Work to complete
Using the listing below, set down each line from the line containing "8. [Contribution](#contribution)" through the line containing "## Instructions", both ends included, exactly and with nothing added.

Supplied material

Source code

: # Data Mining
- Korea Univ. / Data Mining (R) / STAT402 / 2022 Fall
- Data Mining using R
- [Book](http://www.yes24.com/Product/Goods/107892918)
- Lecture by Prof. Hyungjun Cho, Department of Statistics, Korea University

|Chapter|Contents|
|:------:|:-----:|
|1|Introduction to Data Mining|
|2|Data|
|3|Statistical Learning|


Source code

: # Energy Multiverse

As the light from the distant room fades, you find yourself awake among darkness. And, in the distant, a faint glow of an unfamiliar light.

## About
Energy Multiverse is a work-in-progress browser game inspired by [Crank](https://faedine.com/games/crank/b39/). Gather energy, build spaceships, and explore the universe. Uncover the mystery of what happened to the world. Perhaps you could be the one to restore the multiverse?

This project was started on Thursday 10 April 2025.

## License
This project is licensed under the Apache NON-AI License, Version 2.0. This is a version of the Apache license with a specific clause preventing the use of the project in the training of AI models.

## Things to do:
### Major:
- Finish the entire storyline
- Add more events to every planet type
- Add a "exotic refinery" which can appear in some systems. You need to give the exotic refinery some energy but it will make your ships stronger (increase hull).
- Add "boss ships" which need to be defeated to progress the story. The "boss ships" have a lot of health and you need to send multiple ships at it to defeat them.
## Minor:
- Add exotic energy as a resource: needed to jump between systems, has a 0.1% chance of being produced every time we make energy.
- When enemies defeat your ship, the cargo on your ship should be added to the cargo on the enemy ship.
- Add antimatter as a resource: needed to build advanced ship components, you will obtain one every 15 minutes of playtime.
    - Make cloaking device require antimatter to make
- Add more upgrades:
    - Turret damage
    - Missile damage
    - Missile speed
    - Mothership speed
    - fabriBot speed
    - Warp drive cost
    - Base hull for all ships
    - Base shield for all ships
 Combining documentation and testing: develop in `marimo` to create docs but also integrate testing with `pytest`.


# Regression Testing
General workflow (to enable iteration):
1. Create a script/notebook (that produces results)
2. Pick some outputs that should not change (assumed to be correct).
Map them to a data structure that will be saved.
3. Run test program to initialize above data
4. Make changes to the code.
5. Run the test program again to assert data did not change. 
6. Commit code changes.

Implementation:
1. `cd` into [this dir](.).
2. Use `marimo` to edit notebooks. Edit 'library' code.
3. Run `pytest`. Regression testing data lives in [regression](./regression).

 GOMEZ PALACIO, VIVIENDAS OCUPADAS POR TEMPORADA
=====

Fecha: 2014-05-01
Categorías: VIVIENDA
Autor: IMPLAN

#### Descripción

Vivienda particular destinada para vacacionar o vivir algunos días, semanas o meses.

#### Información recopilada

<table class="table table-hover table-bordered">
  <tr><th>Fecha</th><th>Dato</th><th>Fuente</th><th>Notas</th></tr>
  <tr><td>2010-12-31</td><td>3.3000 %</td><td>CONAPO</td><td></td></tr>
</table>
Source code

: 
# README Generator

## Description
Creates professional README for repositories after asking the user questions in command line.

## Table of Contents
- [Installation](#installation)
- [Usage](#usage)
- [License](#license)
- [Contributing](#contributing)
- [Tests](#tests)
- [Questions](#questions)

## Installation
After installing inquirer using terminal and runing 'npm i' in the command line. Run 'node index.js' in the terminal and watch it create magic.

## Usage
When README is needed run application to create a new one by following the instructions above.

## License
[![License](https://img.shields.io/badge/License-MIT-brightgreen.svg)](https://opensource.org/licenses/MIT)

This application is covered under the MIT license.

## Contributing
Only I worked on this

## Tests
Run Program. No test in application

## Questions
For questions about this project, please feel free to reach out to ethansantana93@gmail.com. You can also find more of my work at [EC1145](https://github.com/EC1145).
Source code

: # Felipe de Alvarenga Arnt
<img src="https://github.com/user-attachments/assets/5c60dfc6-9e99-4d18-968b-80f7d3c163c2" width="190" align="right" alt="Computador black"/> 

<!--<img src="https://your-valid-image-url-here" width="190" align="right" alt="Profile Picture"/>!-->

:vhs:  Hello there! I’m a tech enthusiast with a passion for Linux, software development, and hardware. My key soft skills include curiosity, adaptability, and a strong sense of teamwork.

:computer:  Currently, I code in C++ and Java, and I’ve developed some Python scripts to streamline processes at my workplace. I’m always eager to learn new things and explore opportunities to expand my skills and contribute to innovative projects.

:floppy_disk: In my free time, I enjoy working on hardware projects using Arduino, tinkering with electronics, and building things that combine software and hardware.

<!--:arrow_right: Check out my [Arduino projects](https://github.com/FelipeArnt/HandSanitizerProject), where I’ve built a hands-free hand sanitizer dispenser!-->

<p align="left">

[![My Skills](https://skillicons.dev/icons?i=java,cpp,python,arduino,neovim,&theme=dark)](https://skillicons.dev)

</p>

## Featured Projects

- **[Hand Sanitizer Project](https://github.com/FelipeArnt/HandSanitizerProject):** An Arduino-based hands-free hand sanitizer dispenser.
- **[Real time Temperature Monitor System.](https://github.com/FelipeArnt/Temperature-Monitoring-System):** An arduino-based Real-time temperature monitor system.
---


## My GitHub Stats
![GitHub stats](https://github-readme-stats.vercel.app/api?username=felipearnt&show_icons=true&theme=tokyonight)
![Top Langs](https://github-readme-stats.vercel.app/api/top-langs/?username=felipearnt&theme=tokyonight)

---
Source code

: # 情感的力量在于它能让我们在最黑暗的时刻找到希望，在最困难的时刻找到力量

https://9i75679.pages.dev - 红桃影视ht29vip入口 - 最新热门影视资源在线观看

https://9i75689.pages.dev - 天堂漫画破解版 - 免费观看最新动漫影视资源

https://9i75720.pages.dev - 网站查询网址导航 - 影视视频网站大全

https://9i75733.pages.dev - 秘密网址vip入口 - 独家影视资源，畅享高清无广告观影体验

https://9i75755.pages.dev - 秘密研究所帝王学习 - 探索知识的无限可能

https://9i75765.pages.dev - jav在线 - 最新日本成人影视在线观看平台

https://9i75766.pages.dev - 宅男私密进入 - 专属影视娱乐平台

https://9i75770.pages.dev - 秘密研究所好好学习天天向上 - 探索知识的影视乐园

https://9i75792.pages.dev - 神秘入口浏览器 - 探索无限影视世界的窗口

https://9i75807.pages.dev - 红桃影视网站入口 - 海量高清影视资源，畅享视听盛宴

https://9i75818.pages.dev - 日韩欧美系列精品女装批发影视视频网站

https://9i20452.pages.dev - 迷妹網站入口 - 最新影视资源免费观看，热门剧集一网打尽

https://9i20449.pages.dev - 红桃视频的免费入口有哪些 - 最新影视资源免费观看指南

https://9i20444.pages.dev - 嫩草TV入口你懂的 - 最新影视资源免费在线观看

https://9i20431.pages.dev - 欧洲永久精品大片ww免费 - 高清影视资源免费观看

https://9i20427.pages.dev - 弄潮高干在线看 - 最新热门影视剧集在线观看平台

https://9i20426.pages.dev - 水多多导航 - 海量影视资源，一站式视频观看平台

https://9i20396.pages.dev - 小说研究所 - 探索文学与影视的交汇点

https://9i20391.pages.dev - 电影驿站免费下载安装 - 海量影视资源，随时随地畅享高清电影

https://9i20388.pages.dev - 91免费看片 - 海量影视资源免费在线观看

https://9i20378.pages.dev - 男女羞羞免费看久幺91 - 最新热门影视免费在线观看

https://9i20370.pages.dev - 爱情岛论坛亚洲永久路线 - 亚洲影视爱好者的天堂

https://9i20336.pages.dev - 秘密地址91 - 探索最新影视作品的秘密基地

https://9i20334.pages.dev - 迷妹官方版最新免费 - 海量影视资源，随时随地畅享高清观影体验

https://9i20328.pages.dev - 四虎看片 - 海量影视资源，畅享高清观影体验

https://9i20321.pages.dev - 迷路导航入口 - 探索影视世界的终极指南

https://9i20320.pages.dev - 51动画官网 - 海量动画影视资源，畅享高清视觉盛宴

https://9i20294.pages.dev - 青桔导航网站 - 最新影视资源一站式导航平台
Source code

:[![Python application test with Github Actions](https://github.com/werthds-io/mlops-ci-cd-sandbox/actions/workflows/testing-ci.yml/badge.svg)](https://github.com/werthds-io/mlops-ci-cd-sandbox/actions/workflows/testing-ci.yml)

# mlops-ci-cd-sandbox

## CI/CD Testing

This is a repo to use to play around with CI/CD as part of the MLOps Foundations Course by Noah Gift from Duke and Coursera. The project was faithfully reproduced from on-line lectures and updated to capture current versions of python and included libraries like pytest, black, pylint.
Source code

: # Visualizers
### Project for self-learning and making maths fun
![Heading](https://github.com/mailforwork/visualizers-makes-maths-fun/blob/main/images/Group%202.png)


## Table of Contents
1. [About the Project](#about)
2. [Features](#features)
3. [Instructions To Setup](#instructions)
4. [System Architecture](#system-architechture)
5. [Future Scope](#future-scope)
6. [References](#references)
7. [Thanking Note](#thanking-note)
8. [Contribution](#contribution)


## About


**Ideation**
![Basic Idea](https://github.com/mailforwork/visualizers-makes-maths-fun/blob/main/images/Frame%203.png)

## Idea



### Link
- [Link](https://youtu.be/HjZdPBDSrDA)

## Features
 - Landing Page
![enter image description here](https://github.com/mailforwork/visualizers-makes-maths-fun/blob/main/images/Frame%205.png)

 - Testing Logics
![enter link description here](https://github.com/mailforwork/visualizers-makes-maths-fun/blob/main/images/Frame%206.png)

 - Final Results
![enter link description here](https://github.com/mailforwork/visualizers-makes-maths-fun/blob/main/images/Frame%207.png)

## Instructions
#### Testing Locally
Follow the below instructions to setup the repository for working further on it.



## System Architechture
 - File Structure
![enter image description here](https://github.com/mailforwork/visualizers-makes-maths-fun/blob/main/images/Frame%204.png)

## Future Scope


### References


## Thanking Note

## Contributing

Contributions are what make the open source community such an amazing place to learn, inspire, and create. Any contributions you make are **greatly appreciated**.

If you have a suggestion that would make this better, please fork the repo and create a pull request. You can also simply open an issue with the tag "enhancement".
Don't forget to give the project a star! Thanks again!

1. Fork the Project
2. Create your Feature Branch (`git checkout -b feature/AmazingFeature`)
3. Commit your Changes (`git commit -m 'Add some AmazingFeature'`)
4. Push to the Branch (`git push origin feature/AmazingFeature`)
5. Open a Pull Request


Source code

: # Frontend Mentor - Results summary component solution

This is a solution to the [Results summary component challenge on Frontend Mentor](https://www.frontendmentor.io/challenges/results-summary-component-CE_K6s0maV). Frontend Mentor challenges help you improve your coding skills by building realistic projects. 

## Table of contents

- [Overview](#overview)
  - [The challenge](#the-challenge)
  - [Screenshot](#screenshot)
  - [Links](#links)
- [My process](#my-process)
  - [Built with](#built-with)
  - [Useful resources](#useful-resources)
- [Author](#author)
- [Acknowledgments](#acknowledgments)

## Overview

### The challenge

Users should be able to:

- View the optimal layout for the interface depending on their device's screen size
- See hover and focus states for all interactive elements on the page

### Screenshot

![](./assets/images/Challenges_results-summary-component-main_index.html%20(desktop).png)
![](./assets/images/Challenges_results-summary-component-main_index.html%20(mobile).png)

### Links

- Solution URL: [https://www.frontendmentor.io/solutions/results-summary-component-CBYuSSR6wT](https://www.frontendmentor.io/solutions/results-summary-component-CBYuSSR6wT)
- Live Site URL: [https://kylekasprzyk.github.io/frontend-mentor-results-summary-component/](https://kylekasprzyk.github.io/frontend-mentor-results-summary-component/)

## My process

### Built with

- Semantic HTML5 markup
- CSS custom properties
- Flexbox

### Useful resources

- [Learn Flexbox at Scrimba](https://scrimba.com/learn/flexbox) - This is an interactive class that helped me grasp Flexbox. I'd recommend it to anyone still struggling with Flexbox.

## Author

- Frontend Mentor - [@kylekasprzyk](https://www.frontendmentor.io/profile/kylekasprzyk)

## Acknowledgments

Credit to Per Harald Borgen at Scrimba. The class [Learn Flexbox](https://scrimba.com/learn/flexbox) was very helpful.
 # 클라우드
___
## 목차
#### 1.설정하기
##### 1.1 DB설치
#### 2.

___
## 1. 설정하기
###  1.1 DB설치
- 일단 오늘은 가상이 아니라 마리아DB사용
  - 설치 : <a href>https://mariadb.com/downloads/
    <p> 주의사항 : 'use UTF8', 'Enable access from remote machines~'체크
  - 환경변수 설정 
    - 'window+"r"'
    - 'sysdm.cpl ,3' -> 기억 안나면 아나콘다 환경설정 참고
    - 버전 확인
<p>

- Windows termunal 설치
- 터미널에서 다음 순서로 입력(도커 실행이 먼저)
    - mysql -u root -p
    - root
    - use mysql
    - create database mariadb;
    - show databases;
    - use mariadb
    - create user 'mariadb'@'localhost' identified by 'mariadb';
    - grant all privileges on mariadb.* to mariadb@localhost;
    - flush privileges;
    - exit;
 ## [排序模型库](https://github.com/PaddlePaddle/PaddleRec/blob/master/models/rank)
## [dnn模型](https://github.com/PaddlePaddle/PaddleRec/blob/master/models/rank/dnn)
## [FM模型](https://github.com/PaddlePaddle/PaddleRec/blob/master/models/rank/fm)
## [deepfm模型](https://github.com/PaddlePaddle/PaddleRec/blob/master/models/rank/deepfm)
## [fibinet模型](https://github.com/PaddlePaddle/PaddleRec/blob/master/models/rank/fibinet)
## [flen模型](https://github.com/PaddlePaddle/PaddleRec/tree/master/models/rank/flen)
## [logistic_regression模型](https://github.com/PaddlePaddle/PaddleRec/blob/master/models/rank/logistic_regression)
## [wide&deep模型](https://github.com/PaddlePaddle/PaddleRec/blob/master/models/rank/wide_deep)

Answer box
8. [Contribution](#contribution)


## About


**Ideation**
![Basic Idea](https://github.com/mailforwork/visualizers-makes-maths-fun/blob/main/images/Frame%203.png)

## Idea



### Link
- [Link](https://youtu.be/HjZdPBDSrDA)

## Features
 - Landing Page
![enter image description here](https://github.com/mailforwork/visualizers-makes-maths-fun/blob/main/images/Frame%205.png)

 - Testing Logics
![enter link description here](https://github.com/mailforwork/visualizers-makes-maths-fun/blob/main/images/Frame%206.png)

 - Final Results
![enter link description here](https://github.com/mailforwork/visualizers-makes-maths-fun/blob/main/images/Frame%207.png)

## Instructions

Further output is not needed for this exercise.